The 1992 Joint Declaration of the Denuclearization of the Korean Peninsula should be observed and implemented.

The DPRK stated that it has the right to peaceful uses of nuclear energy. The other parties expressed their respect and agreed to discuss, at an appropriate time, the subject of the provision of light water reactor to the DPRK.

2. The Six Parties undertook, in their relations, to abide by the purposes and principles of the Charter of the United Nations and recognized norms of international relations.

The DPRK and the United States undertook to respect each other's sovereignty, exist peacefully together, and take steps to normalize their relations subject to their respective bilateral policies.

The DPRK and Japan undertook to take steps to normalize their relations in accordance with the Pyongyang Declaration, on the basis of the settlement of unfortunate past and the outstanding issues of concern.

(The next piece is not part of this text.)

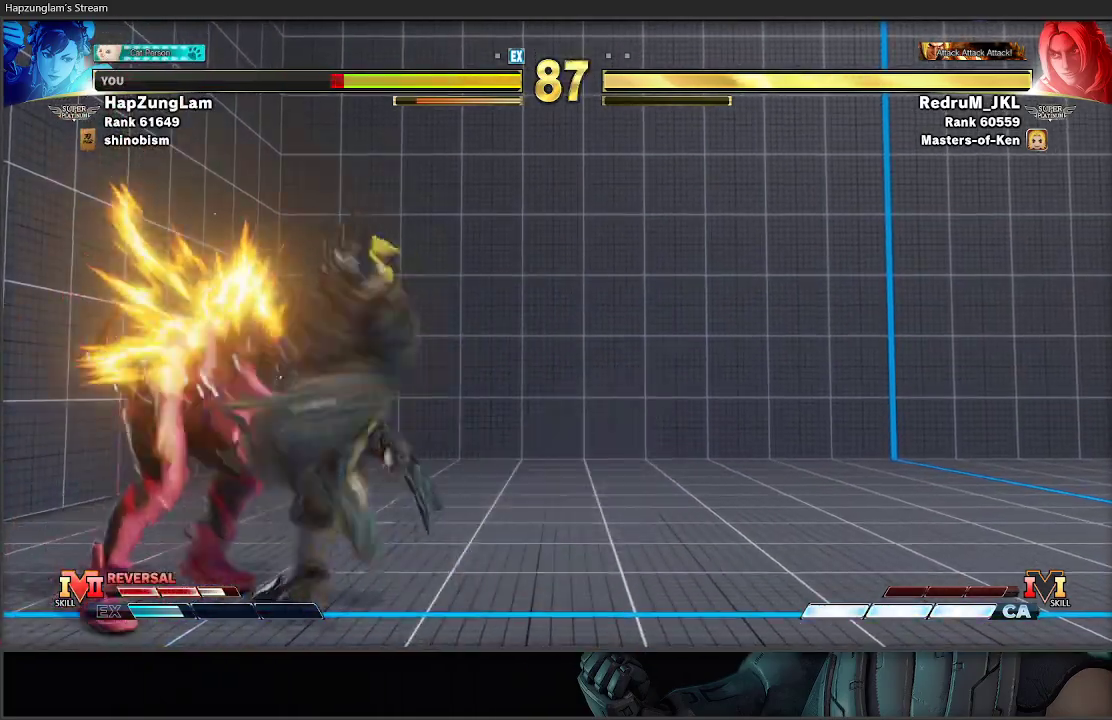
{"buttons": [], "left_stick": "down", "right_stick": "center", "events": [[200, "left_stick", "center"], [450, "left_stick", "down"]]}
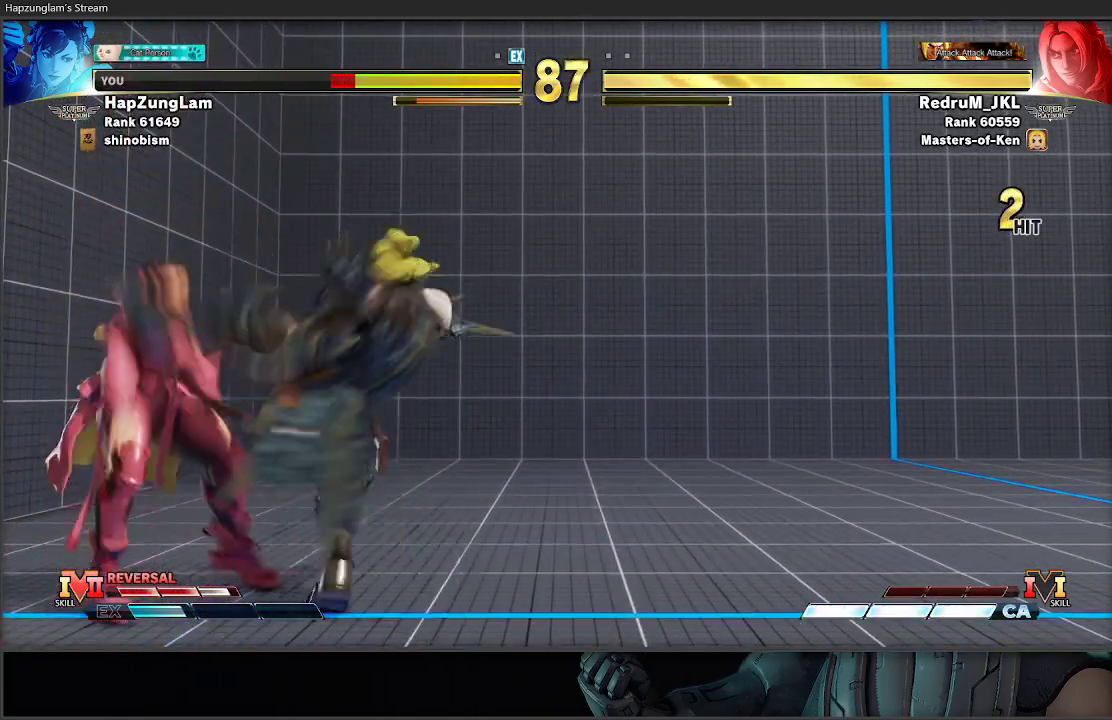
{"buttons": ["L2"], "left_stick": "left", "right_stick": "center", "events": [[117, "left_stick", "center"], [233, "left_stick", "left"], [283, "L2", "down"], [383, "L2", "up"], [467, "L2", "down"]]}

3. The Six Parties undertook to promote economic cooperation in the fields of energy, trade and investment, bilaterally and/or multilaterally.

China, Japan, ROK, Russia and the US stated their willingness to provide energy assistance to the DPRK.

The ROK reaffirmed its proposal of July 12th 2005 concerning the provision of 2 million kilowatts of electric power to the DPRK.

4. The Six Parties committed to joint efforts for lasting peace and stability in Northeast Asia.

The directly related parties will negotiate a permanent peace regime on the Korean Peninsula at an appropriate separate forum.

The Six Parties agreed to explore ways and means for promoting security cooperation in Northeast Asia.

5. The Six Parties agreed to take coordinated steps to implement the afore-mentioned consensus in a phased manner in line with the principle of "commitment for commitment, action for action".

6. The Six Parties agreed to hold the Fifth Round of the Six-Party Talks in Beijing in early November 2005 at a date to be determined through consultations.